From its completion in 1933 to the dawn of jet travel, almost every president or would-be president came to Cincinnati through Union Terminal: Wendell Willkie, Franklin Roosevelt, Thomas Dewey, Harry Truman and Dwight Eisenhower. But most of them spoke at nearby Music Hall, which was built for sound.
Truman came through the train station five times, and is the only other president to speak there - giving a two-minute speech two days after his election in 1948. But that was from his railroad car at the platform, not in the echoes of the rotunda.
Then again, the acoustics have been made irrelevant by another feature of the modern campaign. The true audience for the Bush and Kerry speeches on Iraq wasn't the 600 or 800 people at Union Terminal who could barely hear it - but the millions who might see them on television.
Regulations vary on campaign signs
It's after Labor Day and you have a yard sign supporting your favorite candidate for office.
But that doesn't necessarily mean you can put it up yet.
Sign ordinances vary from place to place. Cincinnati and Delhi Township have the most liberal sign ordinances in the region, allowing political signs 90 days before an election.

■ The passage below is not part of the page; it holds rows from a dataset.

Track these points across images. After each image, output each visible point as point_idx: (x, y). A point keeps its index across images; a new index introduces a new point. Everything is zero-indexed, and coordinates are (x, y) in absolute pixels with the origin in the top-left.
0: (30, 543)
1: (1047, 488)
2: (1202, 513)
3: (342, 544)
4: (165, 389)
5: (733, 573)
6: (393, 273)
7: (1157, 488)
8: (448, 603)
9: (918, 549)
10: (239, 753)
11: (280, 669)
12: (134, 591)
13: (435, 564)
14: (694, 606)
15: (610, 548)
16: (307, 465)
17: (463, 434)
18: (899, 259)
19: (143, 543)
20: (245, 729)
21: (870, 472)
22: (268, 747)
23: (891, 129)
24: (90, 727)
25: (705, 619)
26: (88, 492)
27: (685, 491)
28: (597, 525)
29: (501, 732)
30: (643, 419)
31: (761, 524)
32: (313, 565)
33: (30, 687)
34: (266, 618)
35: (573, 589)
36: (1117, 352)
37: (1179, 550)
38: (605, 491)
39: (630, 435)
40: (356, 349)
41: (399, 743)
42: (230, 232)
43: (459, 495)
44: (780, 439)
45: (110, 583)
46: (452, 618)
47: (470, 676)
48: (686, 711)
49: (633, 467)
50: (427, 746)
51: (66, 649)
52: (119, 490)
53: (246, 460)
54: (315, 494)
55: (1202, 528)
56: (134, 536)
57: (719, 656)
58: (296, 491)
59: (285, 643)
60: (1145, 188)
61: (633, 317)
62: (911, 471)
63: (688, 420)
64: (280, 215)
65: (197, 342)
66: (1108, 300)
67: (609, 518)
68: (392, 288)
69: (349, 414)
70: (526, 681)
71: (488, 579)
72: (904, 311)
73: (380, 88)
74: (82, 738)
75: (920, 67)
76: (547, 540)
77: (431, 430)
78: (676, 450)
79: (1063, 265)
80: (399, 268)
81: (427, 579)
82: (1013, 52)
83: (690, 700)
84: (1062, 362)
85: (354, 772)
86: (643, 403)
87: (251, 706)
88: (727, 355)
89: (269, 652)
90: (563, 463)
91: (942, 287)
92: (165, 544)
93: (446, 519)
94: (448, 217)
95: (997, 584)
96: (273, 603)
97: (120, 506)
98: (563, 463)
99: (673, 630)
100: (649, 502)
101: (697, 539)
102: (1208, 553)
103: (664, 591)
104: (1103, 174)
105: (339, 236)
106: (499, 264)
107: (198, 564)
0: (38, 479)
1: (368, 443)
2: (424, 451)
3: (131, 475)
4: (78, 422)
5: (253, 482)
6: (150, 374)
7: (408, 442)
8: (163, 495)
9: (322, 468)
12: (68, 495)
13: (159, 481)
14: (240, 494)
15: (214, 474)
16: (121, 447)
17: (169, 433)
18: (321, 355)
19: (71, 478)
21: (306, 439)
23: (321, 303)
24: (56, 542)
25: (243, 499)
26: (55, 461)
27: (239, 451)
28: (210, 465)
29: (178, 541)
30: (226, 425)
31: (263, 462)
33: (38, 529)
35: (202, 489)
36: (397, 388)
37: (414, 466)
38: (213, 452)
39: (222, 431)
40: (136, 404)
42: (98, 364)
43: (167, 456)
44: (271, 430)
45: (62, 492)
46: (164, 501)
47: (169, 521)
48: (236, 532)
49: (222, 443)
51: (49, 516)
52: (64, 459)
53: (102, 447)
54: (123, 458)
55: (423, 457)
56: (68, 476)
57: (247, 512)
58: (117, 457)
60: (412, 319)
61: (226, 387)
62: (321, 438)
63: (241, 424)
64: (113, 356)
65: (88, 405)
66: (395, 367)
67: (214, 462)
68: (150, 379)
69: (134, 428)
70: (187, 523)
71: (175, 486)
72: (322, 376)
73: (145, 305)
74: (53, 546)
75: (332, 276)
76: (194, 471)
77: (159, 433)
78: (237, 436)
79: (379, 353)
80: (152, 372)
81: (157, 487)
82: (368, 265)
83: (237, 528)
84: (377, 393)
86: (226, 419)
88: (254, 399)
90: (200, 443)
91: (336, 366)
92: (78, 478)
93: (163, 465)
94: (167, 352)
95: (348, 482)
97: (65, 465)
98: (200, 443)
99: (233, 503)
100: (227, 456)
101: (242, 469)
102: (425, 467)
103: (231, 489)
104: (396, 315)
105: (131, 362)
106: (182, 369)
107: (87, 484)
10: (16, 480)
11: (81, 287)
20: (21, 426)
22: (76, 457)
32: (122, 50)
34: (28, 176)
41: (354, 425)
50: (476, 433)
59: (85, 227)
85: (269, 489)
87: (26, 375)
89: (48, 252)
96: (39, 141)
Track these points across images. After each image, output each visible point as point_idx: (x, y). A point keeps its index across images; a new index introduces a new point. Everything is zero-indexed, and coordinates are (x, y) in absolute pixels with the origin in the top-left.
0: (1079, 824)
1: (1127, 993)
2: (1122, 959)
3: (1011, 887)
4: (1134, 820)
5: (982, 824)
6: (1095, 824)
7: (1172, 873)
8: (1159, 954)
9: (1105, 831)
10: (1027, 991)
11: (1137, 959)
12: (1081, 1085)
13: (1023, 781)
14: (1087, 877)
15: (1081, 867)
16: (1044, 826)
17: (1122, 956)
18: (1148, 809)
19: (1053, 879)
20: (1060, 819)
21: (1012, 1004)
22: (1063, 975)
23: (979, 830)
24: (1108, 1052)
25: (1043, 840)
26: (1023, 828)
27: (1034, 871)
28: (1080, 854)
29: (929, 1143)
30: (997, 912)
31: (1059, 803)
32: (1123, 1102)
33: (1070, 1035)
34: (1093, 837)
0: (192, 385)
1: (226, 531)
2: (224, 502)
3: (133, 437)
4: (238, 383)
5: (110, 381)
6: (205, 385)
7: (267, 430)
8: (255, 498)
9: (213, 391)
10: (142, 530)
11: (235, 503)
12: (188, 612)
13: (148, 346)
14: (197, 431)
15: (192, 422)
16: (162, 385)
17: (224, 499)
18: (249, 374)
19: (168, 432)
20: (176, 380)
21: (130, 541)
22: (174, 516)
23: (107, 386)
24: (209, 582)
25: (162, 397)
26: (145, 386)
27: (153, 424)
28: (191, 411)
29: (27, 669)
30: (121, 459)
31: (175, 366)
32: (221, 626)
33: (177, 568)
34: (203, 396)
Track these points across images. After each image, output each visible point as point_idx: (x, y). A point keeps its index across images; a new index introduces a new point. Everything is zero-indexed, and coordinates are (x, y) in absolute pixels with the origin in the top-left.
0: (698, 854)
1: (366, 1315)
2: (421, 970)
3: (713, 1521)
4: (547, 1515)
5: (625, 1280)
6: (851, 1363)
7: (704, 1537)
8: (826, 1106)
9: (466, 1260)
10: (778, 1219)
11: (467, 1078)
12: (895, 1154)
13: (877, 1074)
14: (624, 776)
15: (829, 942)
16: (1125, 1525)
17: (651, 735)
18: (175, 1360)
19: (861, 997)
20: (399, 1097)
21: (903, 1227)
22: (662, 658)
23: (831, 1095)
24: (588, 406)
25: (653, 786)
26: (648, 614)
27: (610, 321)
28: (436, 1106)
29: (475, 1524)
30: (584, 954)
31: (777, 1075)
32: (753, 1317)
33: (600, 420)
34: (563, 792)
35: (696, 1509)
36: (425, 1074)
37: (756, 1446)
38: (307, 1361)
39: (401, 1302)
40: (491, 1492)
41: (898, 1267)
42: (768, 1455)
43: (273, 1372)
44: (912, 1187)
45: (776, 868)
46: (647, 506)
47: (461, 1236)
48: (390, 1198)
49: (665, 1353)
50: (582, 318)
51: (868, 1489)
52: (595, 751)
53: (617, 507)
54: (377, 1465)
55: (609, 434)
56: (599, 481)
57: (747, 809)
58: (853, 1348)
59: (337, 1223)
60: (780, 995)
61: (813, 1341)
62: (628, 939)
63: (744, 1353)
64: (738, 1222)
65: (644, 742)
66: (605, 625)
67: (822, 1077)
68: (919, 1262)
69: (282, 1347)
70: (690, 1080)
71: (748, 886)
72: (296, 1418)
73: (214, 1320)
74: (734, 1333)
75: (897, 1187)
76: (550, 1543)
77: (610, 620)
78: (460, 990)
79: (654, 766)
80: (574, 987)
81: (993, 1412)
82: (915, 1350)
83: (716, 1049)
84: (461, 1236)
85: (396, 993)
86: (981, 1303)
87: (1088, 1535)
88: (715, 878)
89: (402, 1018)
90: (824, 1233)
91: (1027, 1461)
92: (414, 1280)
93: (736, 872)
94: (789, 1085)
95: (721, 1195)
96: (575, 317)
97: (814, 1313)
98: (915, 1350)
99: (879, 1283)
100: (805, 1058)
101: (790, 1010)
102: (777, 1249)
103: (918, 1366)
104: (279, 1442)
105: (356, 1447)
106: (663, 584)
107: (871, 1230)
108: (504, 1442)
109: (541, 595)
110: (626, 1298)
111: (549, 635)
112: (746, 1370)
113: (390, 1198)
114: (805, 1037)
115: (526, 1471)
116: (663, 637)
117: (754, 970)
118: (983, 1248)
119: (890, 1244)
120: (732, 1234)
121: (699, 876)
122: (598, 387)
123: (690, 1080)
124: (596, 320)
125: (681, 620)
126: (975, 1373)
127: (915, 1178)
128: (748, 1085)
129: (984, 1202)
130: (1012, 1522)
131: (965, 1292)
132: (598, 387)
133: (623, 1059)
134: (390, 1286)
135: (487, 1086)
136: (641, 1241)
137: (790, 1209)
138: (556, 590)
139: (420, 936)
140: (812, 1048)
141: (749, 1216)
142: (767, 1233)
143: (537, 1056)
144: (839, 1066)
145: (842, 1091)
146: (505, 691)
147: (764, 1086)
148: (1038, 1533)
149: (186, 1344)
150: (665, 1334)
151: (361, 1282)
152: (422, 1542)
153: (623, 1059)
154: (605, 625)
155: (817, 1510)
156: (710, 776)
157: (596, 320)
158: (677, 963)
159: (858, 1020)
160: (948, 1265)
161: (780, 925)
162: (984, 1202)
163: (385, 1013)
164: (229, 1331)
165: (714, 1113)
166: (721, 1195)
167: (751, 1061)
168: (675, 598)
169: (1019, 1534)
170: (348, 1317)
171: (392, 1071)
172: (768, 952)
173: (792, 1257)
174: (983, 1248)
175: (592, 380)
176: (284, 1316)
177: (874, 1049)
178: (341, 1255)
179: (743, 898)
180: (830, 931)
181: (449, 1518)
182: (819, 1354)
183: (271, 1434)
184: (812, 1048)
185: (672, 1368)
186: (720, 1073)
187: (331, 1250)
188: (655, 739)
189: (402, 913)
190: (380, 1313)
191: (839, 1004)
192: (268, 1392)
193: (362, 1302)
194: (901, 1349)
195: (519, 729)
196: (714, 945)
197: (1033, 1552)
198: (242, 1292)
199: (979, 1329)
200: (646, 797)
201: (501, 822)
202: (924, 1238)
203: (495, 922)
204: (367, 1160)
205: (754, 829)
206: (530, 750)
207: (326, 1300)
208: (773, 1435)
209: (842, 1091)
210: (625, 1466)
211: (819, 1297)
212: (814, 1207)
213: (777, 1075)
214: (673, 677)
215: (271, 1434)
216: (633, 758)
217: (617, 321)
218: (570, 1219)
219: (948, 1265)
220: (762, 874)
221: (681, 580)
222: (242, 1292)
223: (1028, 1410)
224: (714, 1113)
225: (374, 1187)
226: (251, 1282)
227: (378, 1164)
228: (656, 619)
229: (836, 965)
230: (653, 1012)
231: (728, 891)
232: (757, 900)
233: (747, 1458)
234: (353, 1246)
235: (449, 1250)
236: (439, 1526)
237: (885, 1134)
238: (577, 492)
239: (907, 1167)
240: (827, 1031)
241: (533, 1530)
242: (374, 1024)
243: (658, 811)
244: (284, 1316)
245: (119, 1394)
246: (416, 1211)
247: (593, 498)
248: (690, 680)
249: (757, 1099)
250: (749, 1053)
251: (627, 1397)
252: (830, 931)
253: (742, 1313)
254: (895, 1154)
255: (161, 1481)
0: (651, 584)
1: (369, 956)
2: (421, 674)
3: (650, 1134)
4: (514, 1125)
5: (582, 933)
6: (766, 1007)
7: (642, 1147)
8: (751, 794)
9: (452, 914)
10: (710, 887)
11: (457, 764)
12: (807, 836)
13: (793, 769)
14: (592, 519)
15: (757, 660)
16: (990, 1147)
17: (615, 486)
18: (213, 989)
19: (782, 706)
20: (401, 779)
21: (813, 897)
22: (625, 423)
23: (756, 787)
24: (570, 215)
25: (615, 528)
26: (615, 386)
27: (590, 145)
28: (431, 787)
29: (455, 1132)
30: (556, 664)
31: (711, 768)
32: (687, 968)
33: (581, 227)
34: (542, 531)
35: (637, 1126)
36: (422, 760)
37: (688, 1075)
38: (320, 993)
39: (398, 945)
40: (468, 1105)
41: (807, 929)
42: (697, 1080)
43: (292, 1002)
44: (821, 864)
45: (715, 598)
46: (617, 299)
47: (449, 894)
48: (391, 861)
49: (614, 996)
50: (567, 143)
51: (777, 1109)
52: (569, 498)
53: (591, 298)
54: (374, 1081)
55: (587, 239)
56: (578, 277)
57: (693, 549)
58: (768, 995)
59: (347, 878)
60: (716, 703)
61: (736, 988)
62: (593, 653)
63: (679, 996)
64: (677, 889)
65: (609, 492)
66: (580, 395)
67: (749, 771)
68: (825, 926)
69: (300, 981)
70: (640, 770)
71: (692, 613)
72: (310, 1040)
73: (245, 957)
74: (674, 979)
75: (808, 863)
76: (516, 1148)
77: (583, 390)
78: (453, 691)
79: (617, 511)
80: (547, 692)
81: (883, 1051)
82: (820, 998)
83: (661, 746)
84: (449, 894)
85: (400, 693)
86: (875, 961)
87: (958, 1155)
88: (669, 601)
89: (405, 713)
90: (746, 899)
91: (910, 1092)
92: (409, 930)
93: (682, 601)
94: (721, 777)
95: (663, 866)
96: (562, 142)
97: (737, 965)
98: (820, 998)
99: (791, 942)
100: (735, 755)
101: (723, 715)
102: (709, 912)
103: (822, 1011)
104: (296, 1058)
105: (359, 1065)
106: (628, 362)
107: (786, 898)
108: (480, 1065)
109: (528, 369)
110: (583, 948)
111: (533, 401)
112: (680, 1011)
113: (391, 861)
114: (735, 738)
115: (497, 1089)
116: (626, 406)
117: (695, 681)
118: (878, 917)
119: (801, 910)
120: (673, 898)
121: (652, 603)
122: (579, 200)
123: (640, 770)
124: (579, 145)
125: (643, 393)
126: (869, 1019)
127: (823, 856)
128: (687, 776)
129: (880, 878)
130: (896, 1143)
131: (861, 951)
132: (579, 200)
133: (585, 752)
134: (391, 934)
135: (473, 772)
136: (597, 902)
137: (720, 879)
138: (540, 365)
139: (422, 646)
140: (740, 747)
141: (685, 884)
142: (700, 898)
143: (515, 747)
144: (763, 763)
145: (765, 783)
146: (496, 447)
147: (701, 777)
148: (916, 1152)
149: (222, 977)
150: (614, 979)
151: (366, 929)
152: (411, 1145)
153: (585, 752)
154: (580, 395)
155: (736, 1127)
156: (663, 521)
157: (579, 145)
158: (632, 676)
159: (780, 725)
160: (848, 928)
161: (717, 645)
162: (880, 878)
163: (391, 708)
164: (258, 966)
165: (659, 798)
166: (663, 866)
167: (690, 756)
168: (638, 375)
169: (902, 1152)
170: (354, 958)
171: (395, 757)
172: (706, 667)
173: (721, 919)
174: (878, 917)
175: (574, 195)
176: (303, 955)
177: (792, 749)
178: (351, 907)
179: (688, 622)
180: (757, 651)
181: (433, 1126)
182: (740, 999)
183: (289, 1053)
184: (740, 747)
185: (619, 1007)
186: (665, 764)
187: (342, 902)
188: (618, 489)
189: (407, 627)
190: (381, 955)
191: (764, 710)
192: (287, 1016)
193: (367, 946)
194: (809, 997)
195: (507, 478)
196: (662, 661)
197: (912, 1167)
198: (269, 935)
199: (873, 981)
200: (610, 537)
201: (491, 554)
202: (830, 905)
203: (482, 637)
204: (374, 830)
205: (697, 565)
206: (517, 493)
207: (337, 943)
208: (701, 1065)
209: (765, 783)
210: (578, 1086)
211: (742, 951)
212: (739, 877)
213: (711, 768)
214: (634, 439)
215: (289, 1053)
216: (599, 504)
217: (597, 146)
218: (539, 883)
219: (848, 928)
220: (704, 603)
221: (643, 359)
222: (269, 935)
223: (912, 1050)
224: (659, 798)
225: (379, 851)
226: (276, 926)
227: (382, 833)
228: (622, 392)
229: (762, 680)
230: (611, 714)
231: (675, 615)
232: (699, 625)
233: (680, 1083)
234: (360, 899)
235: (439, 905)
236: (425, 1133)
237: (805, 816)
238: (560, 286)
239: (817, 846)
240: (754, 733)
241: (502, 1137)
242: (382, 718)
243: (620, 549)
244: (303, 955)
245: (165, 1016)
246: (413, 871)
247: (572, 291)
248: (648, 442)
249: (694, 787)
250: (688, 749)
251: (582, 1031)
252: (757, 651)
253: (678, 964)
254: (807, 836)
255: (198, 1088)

But in some places, it's still illegal to put up signs. Those limits in Hamilton County:
45 days (Sept. 18): Blue Ash, Colerain Township, Montgomery, Norwood, Wyoming.
32 days (Oct. 1): Greenhills.
30 days (Oct. 3): Arlington Heights, Golf Manor, Harrison, Lockland, Sharonville, Symmes Township.
28 days (Oct. 5): Amberley Village.
Localities not listed either have no sign ordinance, or the time restriction has already passed.
Special cases: Evendale, which limits the display of signs to 15 days in any calendar month, and Forest Park, where the ordinance is being challenged in a federal lawsuit.
Restrictions on the size of signs also vary, and most places require signs to be taken down one to 10 days after an election.